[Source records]
┌──

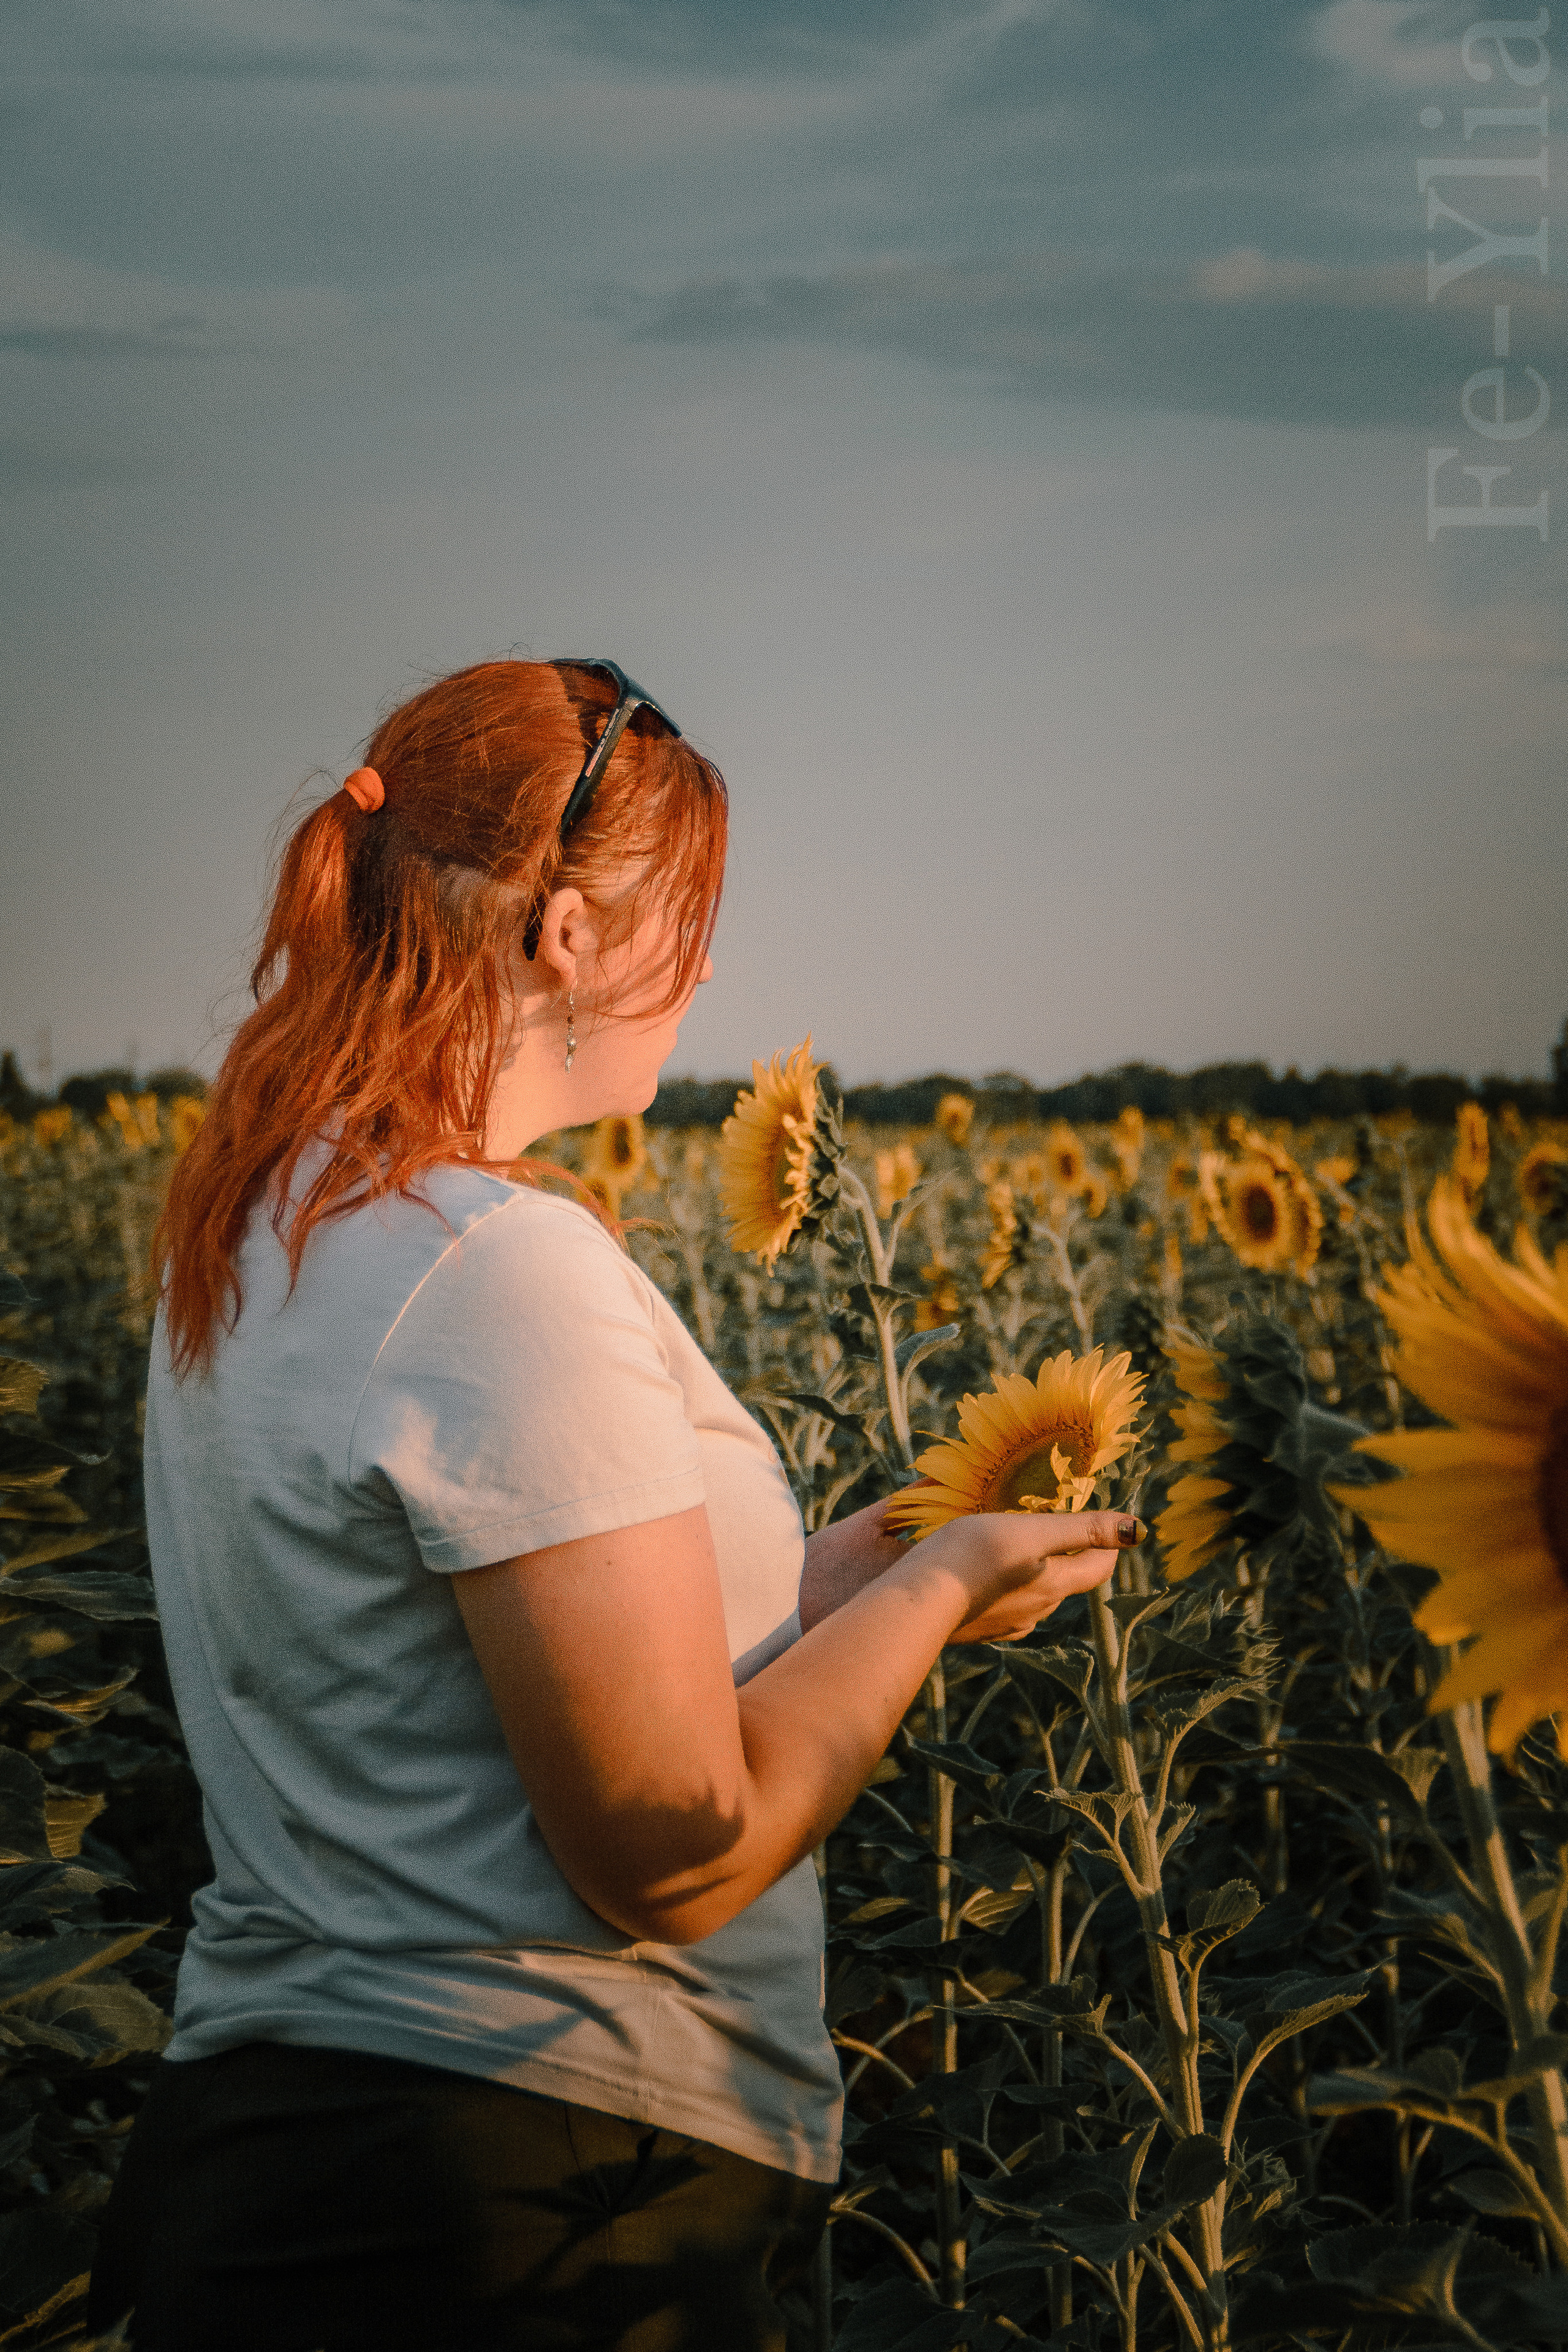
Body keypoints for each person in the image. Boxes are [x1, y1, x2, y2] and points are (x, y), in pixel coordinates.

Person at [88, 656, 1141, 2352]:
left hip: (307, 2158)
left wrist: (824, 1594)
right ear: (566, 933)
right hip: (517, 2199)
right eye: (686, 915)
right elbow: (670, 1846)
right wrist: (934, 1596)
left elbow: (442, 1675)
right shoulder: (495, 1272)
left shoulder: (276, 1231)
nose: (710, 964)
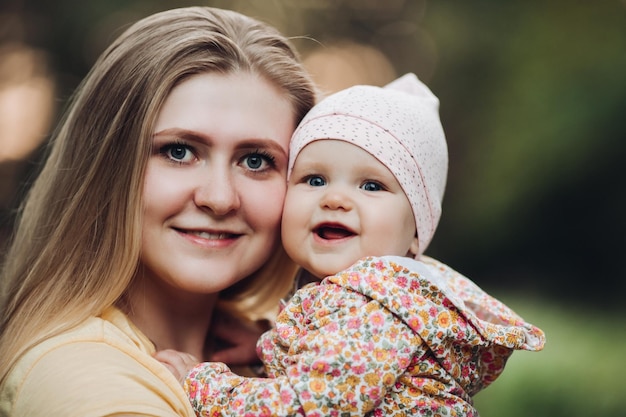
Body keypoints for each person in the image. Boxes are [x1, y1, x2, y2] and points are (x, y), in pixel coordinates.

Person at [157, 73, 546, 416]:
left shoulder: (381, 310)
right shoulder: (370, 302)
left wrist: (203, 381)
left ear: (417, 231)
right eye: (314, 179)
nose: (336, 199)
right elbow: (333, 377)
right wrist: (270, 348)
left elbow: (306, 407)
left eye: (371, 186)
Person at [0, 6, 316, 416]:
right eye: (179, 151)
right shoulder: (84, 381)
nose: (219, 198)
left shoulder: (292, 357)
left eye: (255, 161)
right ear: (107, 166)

└──

_Your instructions_. Write out every entry above exactly as it stands, minus the pictures.

_Response_.
Body keypoints for each person in the image. Boxes are [x1, y1, x2, y2] and points are (x, y), in pixel coordinates.

Person at [88, 656, 1141, 2352]:
left hip: (307, 2158)
left wrist: (824, 1594)
right ear: (566, 933)
right hip: (517, 2199)
right eye: (686, 915)
right elbow: (670, 1846)
right wrist: (934, 1596)
left elbow: (442, 1675)
right shoulder: (495, 1272)
left shoulder: (276, 1231)
nose: (710, 964)
Body keypoints for each person in the image. Boxes are [x1, y1, x2, y2] and points are (x, y), in pixel coordinates.

Person at [157, 73, 546, 416]:
left shoulder: (381, 310)
right shoulder: (370, 302)
left wrist: (203, 381)
left ear: (417, 231)
right eye: (314, 179)
nose: (336, 199)
right elbow: (333, 377)
right wrist: (270, 348)
left elbow: (306, 407)
left eye: (371, 186)
Person at [0, 6, 316, 416]:
right eye: (179, 151)
right shoulder: (84, 381)
nose: (219, 198)
left shoulder: (292, 357)
left eye: (255, 161)
right ear: (107, 166)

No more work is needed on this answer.